Deutsche Bank posts big loss as restructuring bites
FRANKFURT: Deutsche Bank AG plunged to a bigger than expected loss of €5.7 billion ($6.3 billion) last year, its fifth in a row, as the cost of its latest turnaround attempt hit earnings.
Misconduct scandals, a failed attempt to take on Wall Street heavyweights and, more recently, an aborted merger with Commerzbank AG mean Germany’s biggest bank is still in recovery mode more than a decade on from the global financial crisis.
The latest attempt, under chief executive officer Christian Sewing, is a €7.4-billion drive to cut 18,000 jobs, shrink its investment bank and focus on corporate as well as private banking.

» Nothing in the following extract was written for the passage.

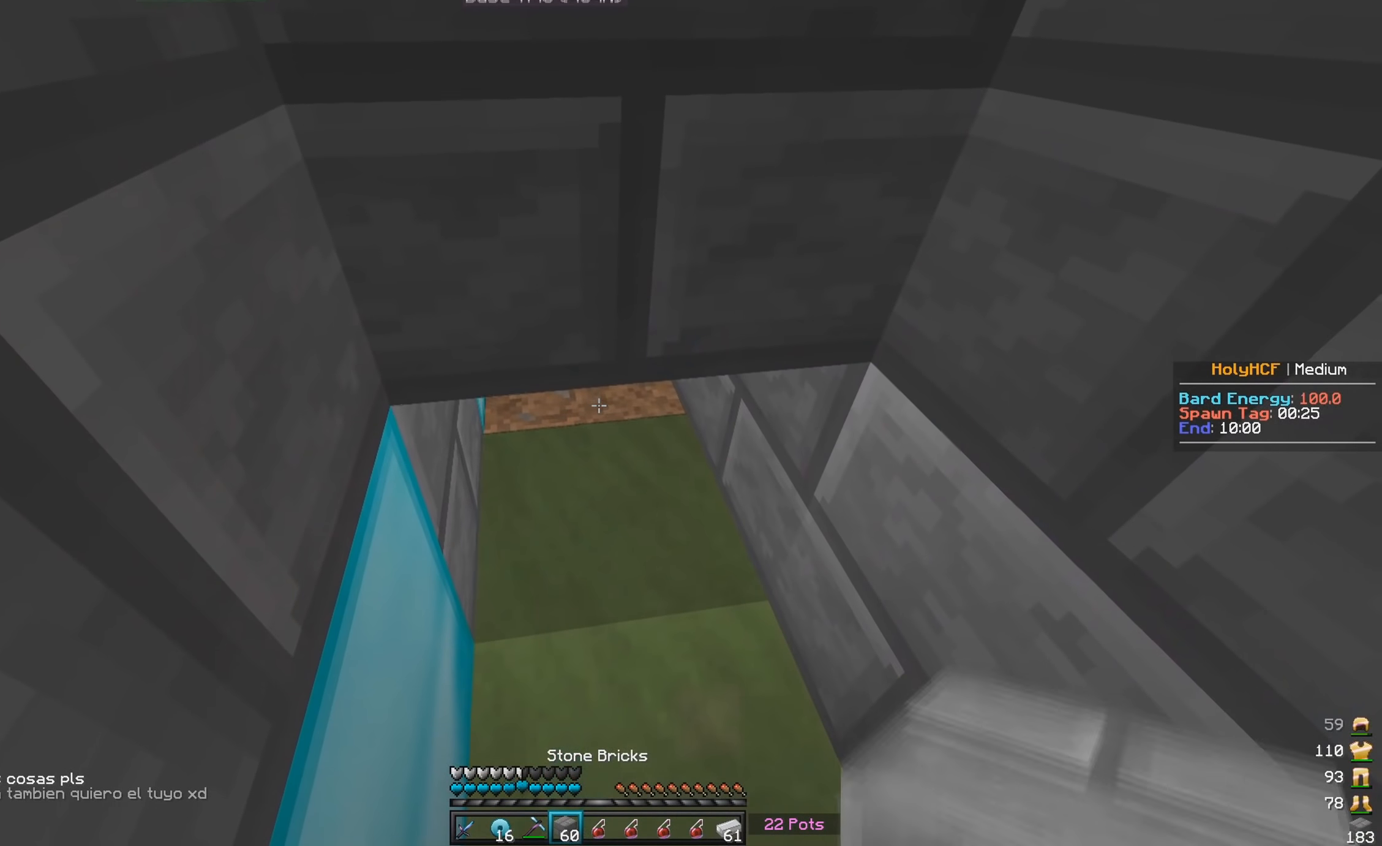
{"keys": [], "mouse": [], "events": [[150, "mouse_right", "up"], [267, "mouse_right", "down"], [400, "mouse_right", "up"]]}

“Our new strategy is gaining traction,” he said yesterday, saying revenues had stabilised in the second half of 2019 and the huge net loss was entirely down to revamp costs.
But the €1.6 billion loss in the fourth quarter was larger than analysts’ mean forecast of €1 billion, leading the fullyear result to miss expectations of a €5 billion loss.
Revenue fell 4% in the fourth quarter to €5.3 billion and was down 8% for the year to €23.2 billion.
The quarterly figure included a 5% drop in corporate banking and a 4% decline at the private bank.
The investment bank’s cash-cow bond trading arm saw a 31% jump, a big improvement on recent quarterly falls, but less than gains at some US banks.
Deutsche Bank is aiming for annual revenue of €24.5 billion by 2022.
The bank said its cost cutting plans, another key focus for investors, were on track, with global employee numbers down by more than 4,100 last year to 87,597 full-time equivalents.
It said on Wednesday that it would halve 2019 bonuses for individual board members, and told staff this week it would delay salary raises by a few months.
Now in its 150th year, Deutsche Bank is considered one of the global financial system’s most important banks, but has been hit by a string of misconduct scandals.
Seeking to repair relations with Berlin and the general public, it last week appointed to its supervisory board former German government minister Sigmar Gabriel, who once criticised the bank for a business model built on speculation.